Not only do we identify with Christ in His suffering, we endure the voices of the Devil and his hateful demons.  Paired with mental darkness, and illness, that shit is scary!  Pardon my french, but if you ever lived that, that's a good word!  The feeling of existing in literal Hell devoid of God...that's what it feels like in my head.  And well meaning people tell me,  Just pray Allison, sing praise music, just do____give me a verb....You know you are loved, and cared for.  Hard to believe that laying in a bed alone that feels like a grave.  You may as well throw dirt in my face.  That's just the humans talking to me.  You don't want to know what the demons are saying.  And so in the days that my mind is right, I am training myself to be mindful, and alert.  I'm shouting at the Devil, drowning out the voices of despair with the louder voices and truth of the Gospel.  NO I HAVE NOT BEEN ABANDONED!  I HAVE NOT BEEN FORSAKEN!  GOD'S WORD TELLS ME AND JESUS' DEATH PROVES IT!  I AM NOT CONDEMNED!  GOD IS GOOD, AND HE IS AT WORK!  I will tell my depression it's days are numbered even if it lasts until my dying breath, it will be vanquished as I escape to everlasting joy.  My life ends in ultimate victory with my Savior in Heaven.  

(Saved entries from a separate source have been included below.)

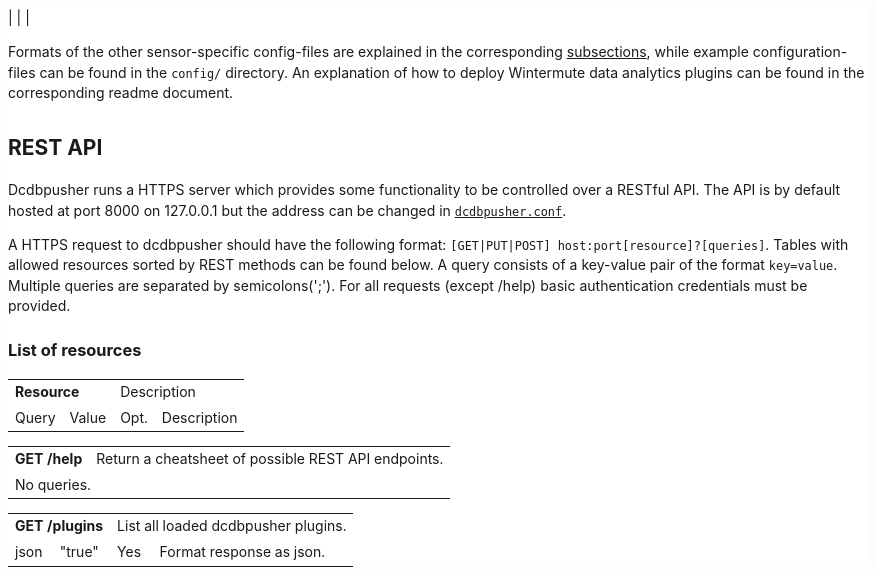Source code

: | | |

Formats of the other sensor-specific config-files are explained in the corresponding [subsections](#ipmi), 
 while example configuration-files can be found in the `config/` directory. An explanation of how to deploy Wintermute 
 data analytics plugins can be found in the corresponding readme document.


## REST API <a name="restApi"></a>

Dcdbpusher runs a HTTPS server which provides some functionality to be controlled over a RESTful API. The API is by default hosted at port 8000 on 127.0.0.1 but the address can be changed in [`dcdbpusher.conf`](#globalConfiguration).

A HTTPS request to dcdbpusher should have the following format: `[GET|PUT|POST] host:port[resource]?[queries]`.
Tables with allowed resources sorted by REST methods can be found below. A query consists of a key-value pair of the format `key=value`. Multiple queries are separated by semicolons(';'). For all requests (except /help) basic authentication credentials must be provided.

### List of resources <a name="listOfResources"></a>

<table>
  <tr>
    <td colspan="2"><b>Resource</b></td>
    <td colspan="2">Description</td>
  </tr>
  <tr>
  	<td>Query</td>
  	<td>Value</td>
  	<td>Opt.</td>
  	<td>Description</td>
  </tr>
</table>

<table>
  <tr>
    <td colspan="2"><b>GET /help</b></td>
    <td colspan="2">Return a cheatsheet of possible REST API endpoints.</td>
  </tr>
  <tr>
  	<td colspan="4">No queries.</td>
  </tr>
</table>

<table>
  <tr>
    <td colspan="2"><b>GET /plugins</b></td>
    <td colspan="2">List all loaded dcdbpusher plugins.</td>
  </tr>
  <tr>
  	<td>json</td>
  	<td>"true"</td>
  	<td>Yes</td>
  	<td>Format response as json.</td>
  </tr>
</table>

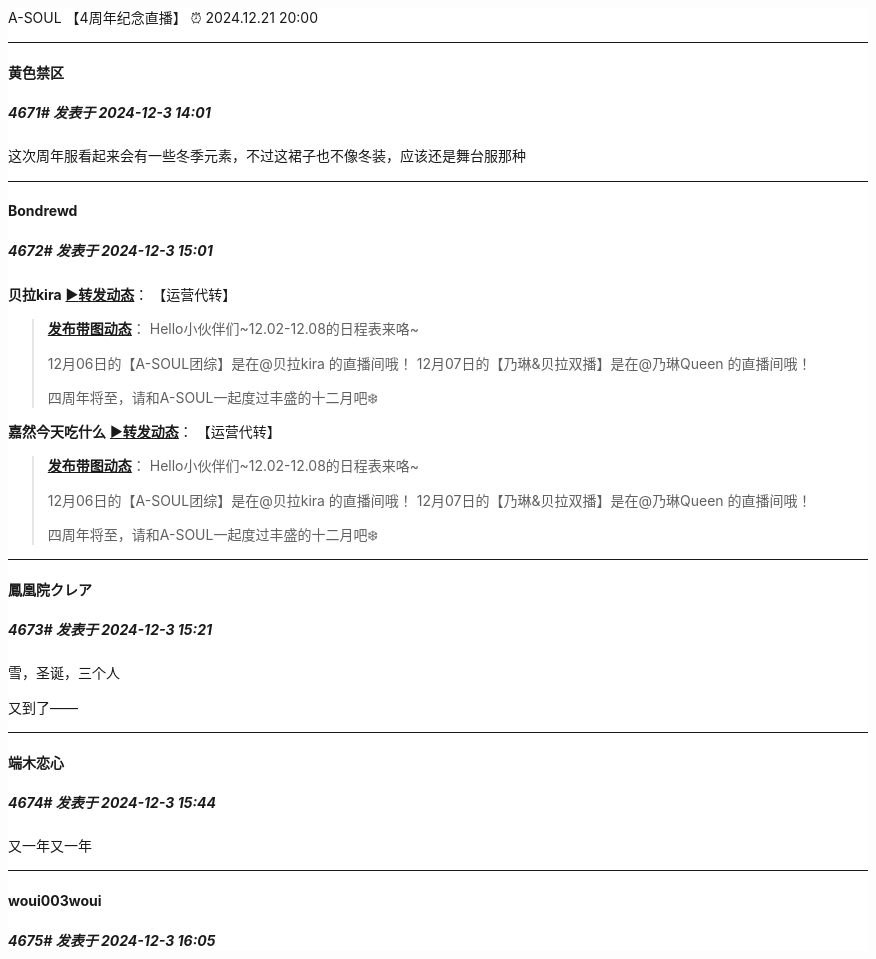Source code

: A-SOUL 【4周年纪念直播】 
⏰ 2024.12.21 20:00</blockquote>

*****

####  黄色禁区  
##### 4671#       发表于 2024-12-3 14:01

这次周年服看起来会有一些冬季元素，不过这裙子也不像冬装，应该还是舞台服那种


*****

####  Bondrewd  
##### 4672#       发表于 2024-12-3 15:01

<strong>贝拉kira</strong>
[▶](https://t.bilibili.com/1006614813773660177)<strong>[转发动态](https://t.bilibili.com/1006614813773660177)</strong>：
【运营代转】<blockquote><strong>[发布带图动态](https://www.bilibili.com/opus/1006197452478349319)</strong>：
<strong></strong>Hello小伙伴们~12.02-12.08的日程表来咯~ 

12月06日的【A-SOUL团综】是在@贝拉kira 的直播间哦！
12月07日的【乃琳&amp;贝拉双播】是在@乃琳Queen 的直播间哦！ 

四周年将至，请和A-SOUL一起度过丰盛的十二月吧❄️</blockquote>
<strong>嘉然今天吃什么</strong>
[▶](https://t.bilibili.com/1006614903981604867)<strong>[转发动态](https://t.bilibili.com/1006614903981604867)</strong>：
【运营代转】<blockquote><strong>[发布带图动态](https://www.bilibili.com/opus/1006197452478349319)</strong>：
<strong></strong>Hello小伙伴们~12.02-12.08的日程表来咯~ 

12月06日的【A-SOUL团综】是在@贝拉kira 的直播间哦！
12月07日的【乃琳&amp;贝拉双播】是在@乃琳Queen 的直播间哦！ 

四周年将至，请和A-SOUL一起度过丰盛的十二月吧❄️</blockquote>

*****

####  鳳凰院クレア  
##### 4673#       发表于 2024-12-3 15:21

雪，圣诞，三个人

又到了——

*****

####  端木恋心  
##### 4674#       发表于 2024-12-3 15:44

又一年又一年

*****

####  woui003woui  
##### 4675#       发表于 2024-12-3 16:05
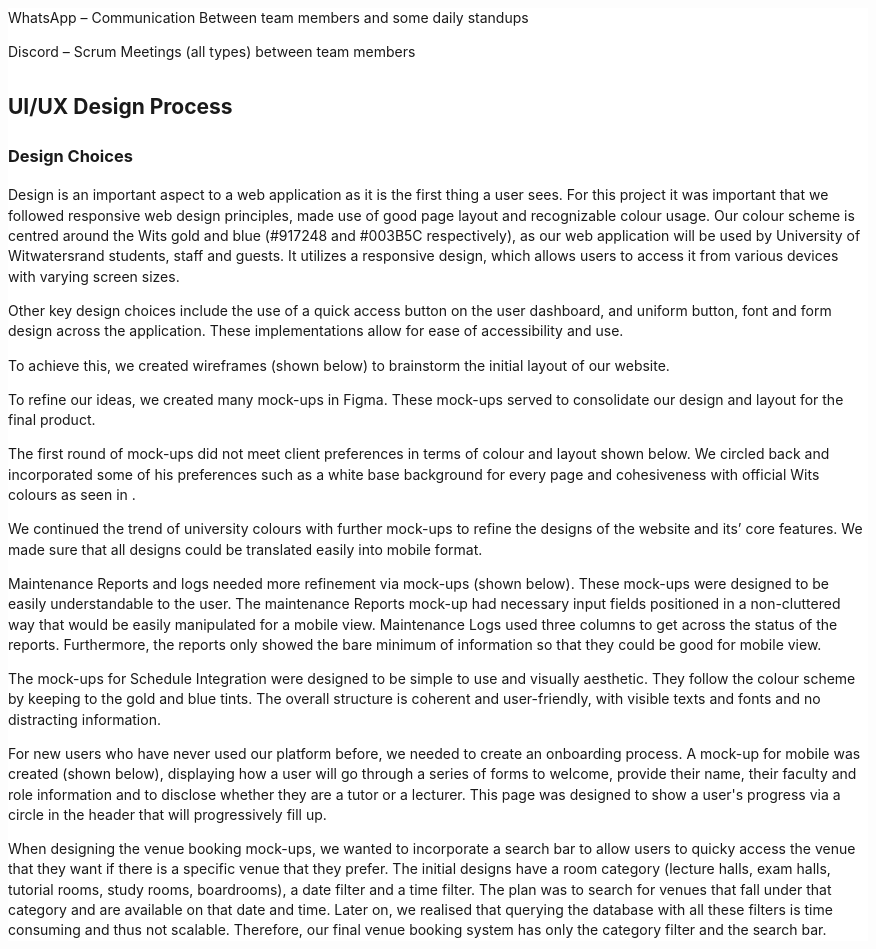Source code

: WhatsApp – Communication Between team members and some daily standups 

Discord – Scrum Meetings (all types) between team members 


## UI/UX Design Process

### Design Choices 

Design is an important aspect to a web application as it is the first thing a user sees. For this project it was important that we followed responsive web design principles, made use of good page layout and recognizable colour usage. Our colour scheme is centred around the Wits gold and blue (#917248 and #003B5C respectively), as our web application will be used by University of Witwatersrand students, staff and guests. It utilizes a responsive design, which allows users to access it from various devices with varying screen sizes.  

Other key design choices include the use of a quick access button on the user dashboard, and uniform button, font and form design across the application. These implementations allow for ease of accessibility and use. 

To achieve this, we created wireframes (shown below) to brainstorm the initial layout of our website. 

To refine our ideas, we created many mock-ups in Figma. These mock-ups served to consolidate our design and layout for the final product. 

The first round of mock-ups did not meet client preferences in terms of colour and layout shown below. We circled back and incorporated some of his preferences such as a white base background for every page and cohesiveness with official Wits colours as seen in . 

We continued the trend of university colours with further mock-ups to refine the designs of the website and its’ core features. We made sure that all designs could be translated easily into mobile format. 

Maintenance Reports and logs needed more refinement via mock-ups (shown below). These mock-ups were designed to be easily understandable to the user. The maintenance Reports mock-up had necessary input fields positioned in a non-cluttered way that would be easily manipulated for a mobile view. Maintenance Logs used three columns to get across the status of the reports. Furthermore, the reports only showed the bare minimum of information so that they could be good for mobile view.   

The mock-ups for Schedule Integration were designed to be simple to use and visually aesthetic. They follow the colour scheme by keeping to the gold and blue tints. The overall structure is coherent and user-friendly, with visible texts and fonts and no distracting information. 

For new users who have never used our platform before, we needed to create an onboarding process. A mock-up for mobile was created (shown below), displaying how a user will go through a series of forms to welcome, provide their name, their faculty and role information and to disclose whether they are a tutor or a lecturer. This page was designed to show a user's progress via a circle in the header that will progressively fill up. 

When designing the venue booking mock-ups, we wanted to incorporate a search bar to allow users to quicky access the venue that they want if there is a specific venue that they prefer. The initial designs have a room category (lecture halls, exam halls, tutorial rooms, study rooms, boardrooms), a date filter and a time filter. The plan was to search for venues that fall under that category and are available on that date and time. Later on, we realised that querying the database with all these filters is time consuming and thus not scalable. Therefore, our final venue booking system has only the category filter and the search bar.  
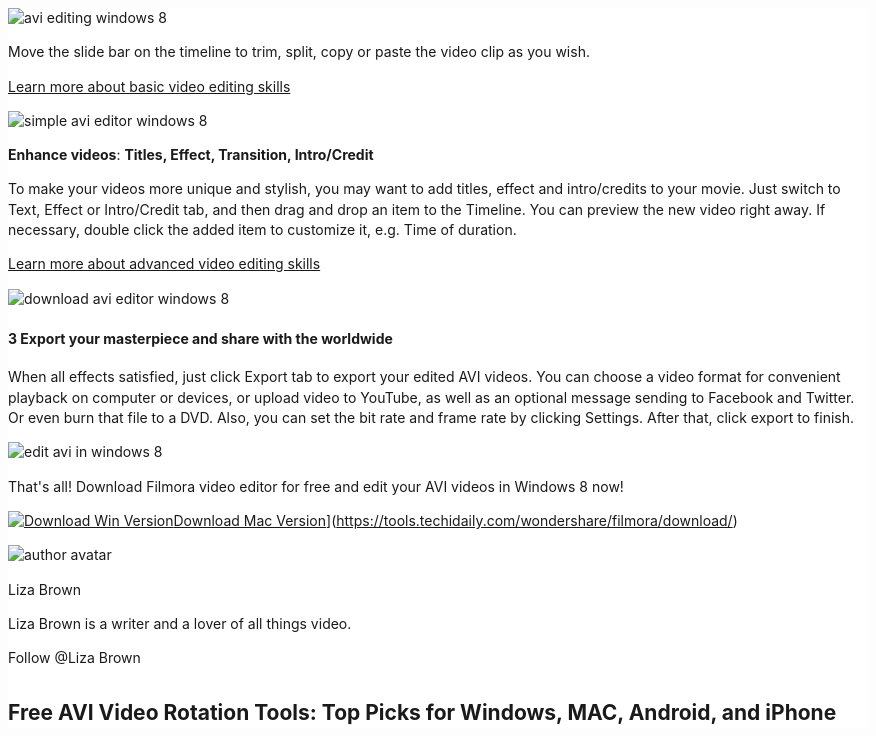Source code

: ![avi editing windows 8 ](https://images.wondershare.com/images/multimedia/video-editor/video-editor-video-audio-editing.jpg)

 Move the slide bar on the timeline to trim, split, copy or paste the video clip as you wish.

[Learn more about basic video editing skills](https://tools.techidaily.com/wondershare/filmora/download/)

![simple avi editor windows 8](https://images.wondershare.com/images/multimedia/video-editor/video-editor-split-trim.jpg)

**Enhance videos**: **Titles, Effect, Transition, Intro/Credit**

 To make your videos more unique and stylish, you may want to add titles, effect and intro/credits to your movie. Just switch to Text, Effect or Intro/Credit tab, and then drag and drop an item to the Timeline. You can preview the new video right away. If necessary, double click the added item to customize it, e.g. Time of duration.

[Learn more about advanced video editing skills](https://tools.techidaily.com/wondershare/filmora/download/)

![download avi editor windows 8](https://images.wondershare.com/images/multimedia/video-editor/video-editor-title-effect-intro.jpg)

#### 3 Export your masterpiece and share with the worldwide

 When all effects satisfied, just click Export tab to export your edited AVI videos. You can choose a video format for convenient playback on computer or devices, or upload video to YouTube, as well as an optional message sending to Facebook and Twitter. Or even burn that file to a DVD. Also, you can set the bit rate and frame rate by clicking Settings. After that, click export to finish.

![edit avi in windows 8](https://images.wondershare.com/filmora/article-images/export-output.jpg)

 That's all! Download Filmora video editor for free and edit your AVI videos in Windows 8 now!

[![Download Win Version](https://images.wondershare.com/filmora/guide/download-btn-win.jpg)](https://tools.techidaily.com/wondershare/filmora/download/)[Download Mac Version](https://images.wondershare.com/filmora/guide/download-btn-mac.jpg)](https://tools.techidaily.com/wondershare/filmora/download/)

![author avatar](https://lh5.googleusercontent.com/-AIMmjowaFs4/AAAAAAAAAAI/AAAAAAAAABc/Y5UmwDaI7HU/s250-c-k/photo.jpg)

Liza Brown

Liza Brown is a writer and a lover of all things video.

Follow @Liza Brown

<ins class="adsbygoogle"
     style="display:block"
     data-ad-format="autorelaxed"
     data-ad-client="ca-pub-7571918770474297"
     data-ad-slot="1223367746"></ins>



## Free AVI Video Rotation Tools: Top Picks for Windows, MAC, Android, and iPhone
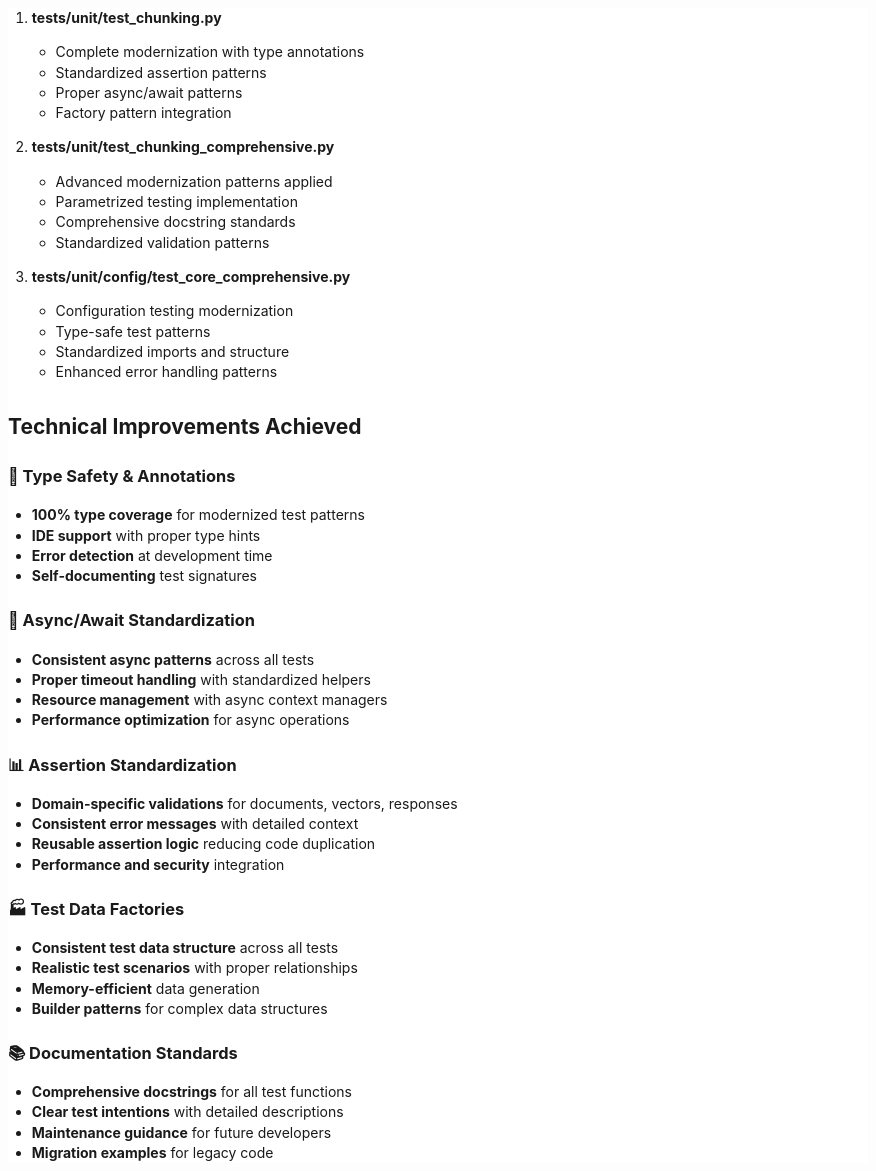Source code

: 1. **tests/unit/test_chunking.py**
   - Complete modernization with type annotations
   - Standardized assertion patterns
   - Proper async/await patterns
   - Factory pattern integration

2. **tests/unit/test_chunking_comprehensive.py**
   - Advanced modernization patterns applied
   - Parametrized testing implementation
   - Comprehensive docstring standards
   - Standardized validation patterns

3. **tests/unit/config/test_core_comprehensive.py**
   - Configuration testing modernization
   - Type-safe test patterns
   - Standardized imports and structure
   - Enhanced error handling patterns

## Technical Improvements Achieved

### 🎯 Type Safety & Annotations
- **100% type coverage** for modernized test patterns
- **IDE support** with proper type hints
- **Error detection** at development time
- **Self-documenting** test signatures

### 🚀 Async/Await Standardization
- **Consistent async patterns** across all tests
- **Proper timeout handling** with standardized helpers
- **Resource management** with async context managers
- **Performance optimization** for async operations

### 📊 Assertion Standardization
- **Domain-specific validations** for documents, vectors, responses
- **Consistent error messages** with detailed context
- **Reusable assertion logic** reducing code duplication
- **Performance and security** integration

### 🏭 Test Data Factories
- **Consistent test data structure** across all tests
- **Realistic test scenarios** with proper relationships
- **Memory-efficient** data generation
- **Builder patterns** for complex data structures

### 📚 Documentation Standards
- **Comprehensive docstrings** for all test functions
- **Clear test intentions** with detailed descriptions
- **Maintenance guidance** for future developers
- **Migration examples** for legacy code
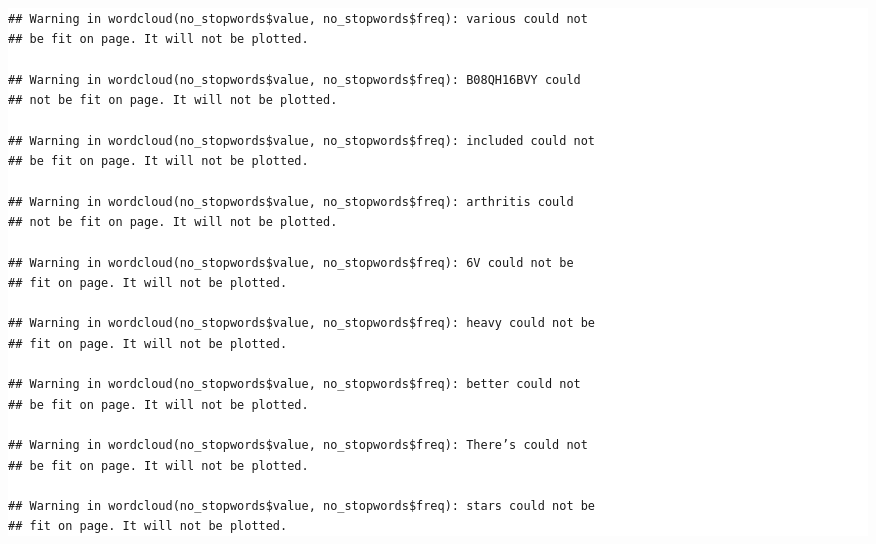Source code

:     ## Warning in wordcloud(no_stopwords$value, no_stopwords$freq): various could not
    ## be fit on page. It will not be plotted.

    ## Warning in wordcloud(no_stopwords$value, no_stopwords$freq): B08QH16BVY could
    ## not be fit on page. It will not be plotted.

    ## Warning in wordcloud(no_stopwords$value, no_stopwords$freq): included could not
    ## be fit on page. It will not be plotted.

    ## Warning in wordcloud(no_stopwords$value, no_stopwords$freq): arthritis could
    ## not be fit on page. It will not be plotted.

    ## Warning in wordcloud(no_stopwords$value, no_stopwords$freq): 6V could not be
    ## fit on page. It will not be plotted.

    ## Warning in wordcloud(no_stopwords$value, no_stopwords$freq): heavy could not be
    ## fit on page. It will not be plotted.

    ## Warning in wordcloud(no_stopwords$value, no_stopwords$freq): better could not
    ## be fit on page. It will not be plotted.

    ## Warning in wordcloud(no_stopwords$value, no_stopwords$freq): There’s could not
    ## be fit on page. It will not be plotted.

    ## Warning in wordcloud(no_stopwords$value, no_stopwords$freq): stars could not be
    ## fit on page. It will not be plotted.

 I know there is a disappointment, and rejection and exhaustion in your life.  There isn't one prophet or disciple of Christ that hasn't experienced that too!  There isn't a human being on this earth that hasn't experienced it.  Only God can give it meaning.  Satan would love for it to take you or me out.  His job description is easy: kill, steal, destroy.  But God...only God redeems.  Is it dead?  Jesus was too.  Were you stolen from?  God restores and gives back more than was stolen.  Is your life and world destroyed?  God rebuilds.  Just this weekend I looked back over the last 10-12 years of my life and I realized why God didn't let a lot of things happen that I wanted to happen.  Don't think I didn't beat the door down and wait a long time in the hallway hoping God would change His mind.  

As I am relearning life I can look back and see where God had tried to pull me away from things before, and I was just too scared to leave what I knew.  If there is one thing I can leave you with it's this.  Know the one Jesus of the Gospel.  Let Him open your eyes to His love, forgiveness, and finished work of the cross.  You don't have to be scared anymore.  You are okay.  Take a nap, drink some sweet tea....take another nap, eat your favorite meal, and just take a deep breath.  It's okay.  Cry a minute.  These are things we forget to do.  When Elijah wanted to die, God came to him with some bread and water, and said "Here!  Eat, drink, and take you a nap, you'll feel better."  You are loved, and this all means something.